Based on the results, we believe it is important to introduce those languages in the school curriculum, and work on them in all areas. Music and visual pairing are necessary in different educational stages. Teachers should encourage this learning tool to promote the work of perception, production and reflection among students and to provide creative techniques to suggest that there are more languages than the standard verbal one. By creating a wordless book, we insist in the validity of these media as communicators.
Students are not used to be asked to think creatively, they often even do not believe they could do so. Insisting in competences as self-esteem, disposition and overcommitment, as well as using different creative techniques, pupil’s divergent thinking can improve. At the end of these sessions they themselves were astonished by their own capabilities.

So we didn’t only achieve the aim of creating a product they themselves had to sell (micro-enterprise), but as well to improve their competences and idea about themselves; to provide creative techniques, which they might use in any context of their lives; and suggest to them that there are more languages than the standard verbal one.

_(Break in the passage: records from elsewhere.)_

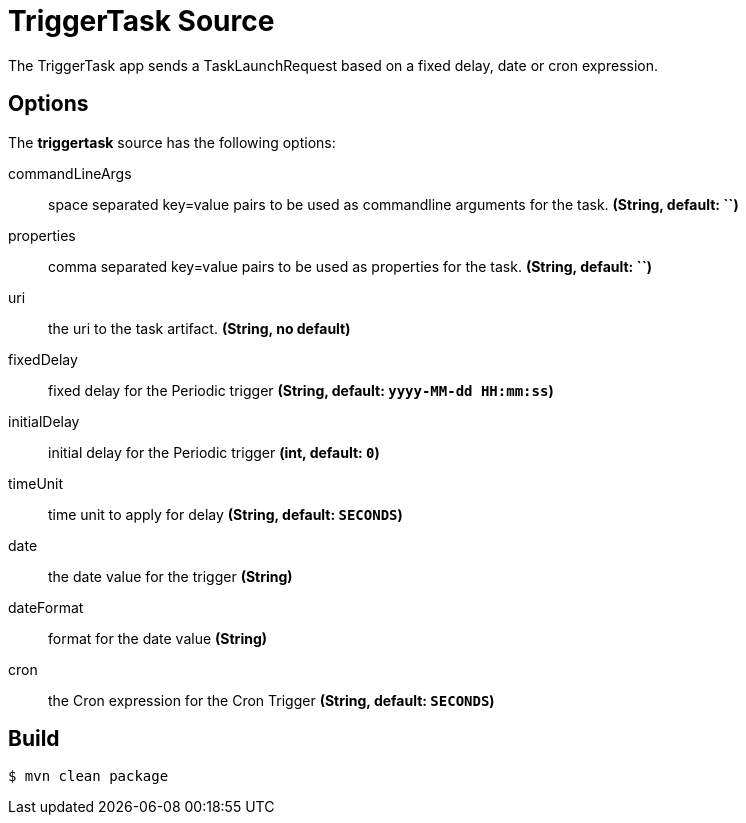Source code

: //tag::ref-doc[]
= TriggerTask Source

The TriggerTask app sends a TaskLaunchRequest based on a fixed delay, date or cron expression.

== Options
The **$$triggertask$$** $$source$$ has the following options:

$$commandLineArgs$$:: $$space separated key=value pairs to be used as commandline arguments for the task.$$ *($$String$$, default: ``)*
$$properties$$:: $$comma separated key=value pairs to be used as properties for the task.$$ *($$String$$, default: ``)*
$$uri$$:: $$the uri to the task artifact.$$ *($$String$$, no default)*
$$fixedDelay$$:: $$fixed delay for the Periodic trigger$$ *($$String$$, default: `yyyy-MM-dd HH:mm:ss`)*
$$initialDelay$$:: $$initial delay for the Periodic trigger$$ *($$int$$, default: `0`)*
$$timeUnit$$:: $$time unit to apply for delay$$ *($$String$$, default: `SECONDS`)*
$$date$$:: $$the date value for the trigger$$ *($$String$$)*
$$dateFormat$$:: $$format for the date value$$ *($$String$$)*
$$cron$$:: $$the Cron expression for the Cron Trigger$$ *($$String$$, default: `SECONDS`)*

//end::ref-doc[]
== Build

```
$ mvn clean package
```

This unity forms part of the University of Girona’s project and entrepreneurial education’s promotion Teacher 2020 (Erasmus + 2014‐1‐ES01‐KA201‐004463), which contributes to entrepreneurial education as an active and participative methodology, in which students have a high degree of empowerment in their learning processes. They work out and learn from real community challenges, so that this way, we may be able to build a new, more sustainable and equitable community. As the European Commission of Education and Training (2016) says: "Entrepreneurship in Education is about inspiring entrepreneurial potential. People need the mind-set, skills and knowledge to generate creative ideas, and the entrepreneurial initiative to turn those ideas into action."
Keywords:
Entrepreneurship education, arts, music and visual language, creativity, empowerment.